• YOUR GOAL:
Locate every line in the items below that contains the word "Казахстан" and copy each of those lines.

• INPUT:
★ ★ ★

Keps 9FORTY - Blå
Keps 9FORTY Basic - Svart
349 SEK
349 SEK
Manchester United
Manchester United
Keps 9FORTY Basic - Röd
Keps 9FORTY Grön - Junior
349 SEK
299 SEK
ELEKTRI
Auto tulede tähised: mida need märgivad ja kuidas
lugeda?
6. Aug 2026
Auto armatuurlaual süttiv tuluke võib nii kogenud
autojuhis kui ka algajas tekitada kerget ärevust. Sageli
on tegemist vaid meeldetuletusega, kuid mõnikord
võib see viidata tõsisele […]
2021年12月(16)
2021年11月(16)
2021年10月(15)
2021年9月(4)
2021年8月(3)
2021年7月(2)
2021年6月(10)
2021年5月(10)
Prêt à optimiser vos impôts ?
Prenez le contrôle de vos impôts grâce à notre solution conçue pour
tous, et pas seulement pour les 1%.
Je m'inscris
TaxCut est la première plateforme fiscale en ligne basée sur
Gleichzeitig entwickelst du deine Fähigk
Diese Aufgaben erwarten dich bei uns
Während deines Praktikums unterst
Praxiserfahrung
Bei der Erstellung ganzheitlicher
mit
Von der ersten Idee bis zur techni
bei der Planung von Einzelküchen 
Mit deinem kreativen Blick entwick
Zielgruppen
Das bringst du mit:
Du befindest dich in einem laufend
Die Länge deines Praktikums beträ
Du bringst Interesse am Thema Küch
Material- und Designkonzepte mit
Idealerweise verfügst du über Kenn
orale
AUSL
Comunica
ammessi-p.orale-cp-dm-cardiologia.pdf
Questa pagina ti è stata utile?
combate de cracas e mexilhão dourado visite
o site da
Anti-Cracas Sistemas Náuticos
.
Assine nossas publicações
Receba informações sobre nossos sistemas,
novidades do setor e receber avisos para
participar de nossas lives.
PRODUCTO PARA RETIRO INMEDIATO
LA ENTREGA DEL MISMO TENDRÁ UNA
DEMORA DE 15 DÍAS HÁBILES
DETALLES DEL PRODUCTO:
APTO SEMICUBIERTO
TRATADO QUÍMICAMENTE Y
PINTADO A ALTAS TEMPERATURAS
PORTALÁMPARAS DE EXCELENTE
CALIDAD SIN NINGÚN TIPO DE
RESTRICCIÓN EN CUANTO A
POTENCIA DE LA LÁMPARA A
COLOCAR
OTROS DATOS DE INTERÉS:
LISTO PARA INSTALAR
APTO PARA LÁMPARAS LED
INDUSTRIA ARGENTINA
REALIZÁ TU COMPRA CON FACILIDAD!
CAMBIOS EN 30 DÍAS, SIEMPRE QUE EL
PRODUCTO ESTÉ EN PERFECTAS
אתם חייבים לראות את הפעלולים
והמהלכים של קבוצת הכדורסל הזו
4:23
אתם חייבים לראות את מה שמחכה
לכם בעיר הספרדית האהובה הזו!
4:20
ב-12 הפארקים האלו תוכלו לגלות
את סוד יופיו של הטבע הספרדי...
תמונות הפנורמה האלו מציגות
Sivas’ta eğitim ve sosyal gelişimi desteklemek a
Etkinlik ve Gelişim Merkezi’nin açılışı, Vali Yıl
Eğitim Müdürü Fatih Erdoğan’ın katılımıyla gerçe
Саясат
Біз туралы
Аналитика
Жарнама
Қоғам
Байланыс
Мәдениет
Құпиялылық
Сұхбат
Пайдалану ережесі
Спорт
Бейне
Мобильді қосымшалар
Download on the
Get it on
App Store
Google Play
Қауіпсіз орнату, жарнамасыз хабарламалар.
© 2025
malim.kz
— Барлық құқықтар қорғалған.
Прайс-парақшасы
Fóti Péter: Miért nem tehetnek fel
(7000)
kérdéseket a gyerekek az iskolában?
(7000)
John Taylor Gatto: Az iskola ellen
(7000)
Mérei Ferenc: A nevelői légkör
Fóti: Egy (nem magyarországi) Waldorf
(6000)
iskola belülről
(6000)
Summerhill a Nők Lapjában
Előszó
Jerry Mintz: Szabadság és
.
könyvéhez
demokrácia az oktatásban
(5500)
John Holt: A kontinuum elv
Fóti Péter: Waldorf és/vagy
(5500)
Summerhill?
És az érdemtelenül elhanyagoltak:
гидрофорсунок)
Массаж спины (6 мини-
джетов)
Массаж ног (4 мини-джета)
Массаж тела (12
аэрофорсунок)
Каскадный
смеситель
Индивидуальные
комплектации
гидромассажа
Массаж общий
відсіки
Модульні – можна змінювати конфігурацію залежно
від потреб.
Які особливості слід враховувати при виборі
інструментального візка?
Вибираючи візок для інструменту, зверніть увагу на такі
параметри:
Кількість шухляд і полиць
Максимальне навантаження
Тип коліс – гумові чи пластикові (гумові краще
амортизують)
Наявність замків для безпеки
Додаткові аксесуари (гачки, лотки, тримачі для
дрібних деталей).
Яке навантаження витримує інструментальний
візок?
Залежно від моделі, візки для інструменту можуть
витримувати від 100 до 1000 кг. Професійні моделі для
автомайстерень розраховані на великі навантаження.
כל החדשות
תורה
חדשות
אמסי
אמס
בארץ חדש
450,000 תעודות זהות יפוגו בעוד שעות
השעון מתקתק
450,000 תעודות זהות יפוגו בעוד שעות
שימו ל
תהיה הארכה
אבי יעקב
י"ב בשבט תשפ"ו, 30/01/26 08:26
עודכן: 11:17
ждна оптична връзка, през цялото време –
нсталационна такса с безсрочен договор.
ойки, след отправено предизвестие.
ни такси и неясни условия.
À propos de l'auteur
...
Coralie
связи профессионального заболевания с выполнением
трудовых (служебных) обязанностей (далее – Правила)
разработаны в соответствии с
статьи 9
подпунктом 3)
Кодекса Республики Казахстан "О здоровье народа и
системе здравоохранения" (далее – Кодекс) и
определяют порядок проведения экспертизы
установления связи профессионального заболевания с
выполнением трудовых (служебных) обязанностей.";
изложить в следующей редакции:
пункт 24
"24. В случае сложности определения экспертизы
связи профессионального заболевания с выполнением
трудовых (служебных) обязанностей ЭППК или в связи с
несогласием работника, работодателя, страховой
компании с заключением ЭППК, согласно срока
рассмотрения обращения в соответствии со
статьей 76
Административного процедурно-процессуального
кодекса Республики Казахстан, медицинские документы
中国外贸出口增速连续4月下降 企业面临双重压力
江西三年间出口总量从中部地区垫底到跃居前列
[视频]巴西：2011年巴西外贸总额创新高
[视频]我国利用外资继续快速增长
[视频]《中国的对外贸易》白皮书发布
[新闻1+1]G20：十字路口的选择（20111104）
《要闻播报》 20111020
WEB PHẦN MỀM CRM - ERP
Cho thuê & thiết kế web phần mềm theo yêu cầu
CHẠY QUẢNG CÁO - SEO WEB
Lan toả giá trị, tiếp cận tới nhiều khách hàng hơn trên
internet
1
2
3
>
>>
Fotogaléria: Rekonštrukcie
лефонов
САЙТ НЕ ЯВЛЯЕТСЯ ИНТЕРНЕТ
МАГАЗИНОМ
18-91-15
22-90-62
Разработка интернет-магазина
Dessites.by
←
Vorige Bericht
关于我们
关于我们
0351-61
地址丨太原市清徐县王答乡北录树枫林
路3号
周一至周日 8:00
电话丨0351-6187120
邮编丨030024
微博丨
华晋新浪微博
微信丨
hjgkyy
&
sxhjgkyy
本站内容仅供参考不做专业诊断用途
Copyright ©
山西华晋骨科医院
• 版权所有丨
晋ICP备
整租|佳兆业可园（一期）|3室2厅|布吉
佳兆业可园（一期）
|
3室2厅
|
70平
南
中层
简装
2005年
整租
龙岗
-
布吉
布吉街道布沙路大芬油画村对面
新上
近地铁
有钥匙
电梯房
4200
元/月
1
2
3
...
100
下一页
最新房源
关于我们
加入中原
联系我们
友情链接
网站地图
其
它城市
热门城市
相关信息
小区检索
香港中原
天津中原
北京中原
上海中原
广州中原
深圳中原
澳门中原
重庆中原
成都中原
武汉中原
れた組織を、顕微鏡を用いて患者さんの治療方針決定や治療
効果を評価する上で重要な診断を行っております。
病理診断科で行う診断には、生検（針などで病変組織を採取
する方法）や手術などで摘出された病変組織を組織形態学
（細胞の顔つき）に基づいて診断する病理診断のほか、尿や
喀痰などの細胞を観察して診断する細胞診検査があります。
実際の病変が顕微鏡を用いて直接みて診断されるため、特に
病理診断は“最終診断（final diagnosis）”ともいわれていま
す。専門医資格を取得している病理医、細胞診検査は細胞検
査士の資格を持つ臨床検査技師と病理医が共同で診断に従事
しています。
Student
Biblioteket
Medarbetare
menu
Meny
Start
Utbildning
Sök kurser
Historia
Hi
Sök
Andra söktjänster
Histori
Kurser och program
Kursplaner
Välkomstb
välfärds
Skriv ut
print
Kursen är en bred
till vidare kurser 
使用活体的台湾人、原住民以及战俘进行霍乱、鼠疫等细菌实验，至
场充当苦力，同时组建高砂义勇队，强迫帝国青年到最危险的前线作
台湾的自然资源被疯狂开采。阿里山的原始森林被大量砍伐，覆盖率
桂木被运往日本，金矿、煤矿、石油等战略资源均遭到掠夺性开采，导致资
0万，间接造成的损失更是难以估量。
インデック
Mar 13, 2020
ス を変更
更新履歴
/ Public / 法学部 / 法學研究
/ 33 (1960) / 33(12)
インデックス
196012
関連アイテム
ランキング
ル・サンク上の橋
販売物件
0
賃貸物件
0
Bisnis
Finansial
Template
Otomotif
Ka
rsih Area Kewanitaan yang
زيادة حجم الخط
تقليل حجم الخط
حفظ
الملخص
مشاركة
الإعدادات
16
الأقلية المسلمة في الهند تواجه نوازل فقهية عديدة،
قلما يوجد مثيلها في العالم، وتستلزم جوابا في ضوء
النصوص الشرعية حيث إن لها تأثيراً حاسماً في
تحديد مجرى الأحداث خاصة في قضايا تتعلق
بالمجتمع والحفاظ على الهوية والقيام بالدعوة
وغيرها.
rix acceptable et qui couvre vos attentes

★ ★ ★

• RESULT OF THE TASK:
Кодекса Республики Казахстан "О здоровье народа и
кодекса Республики Казахстан, медицинские документы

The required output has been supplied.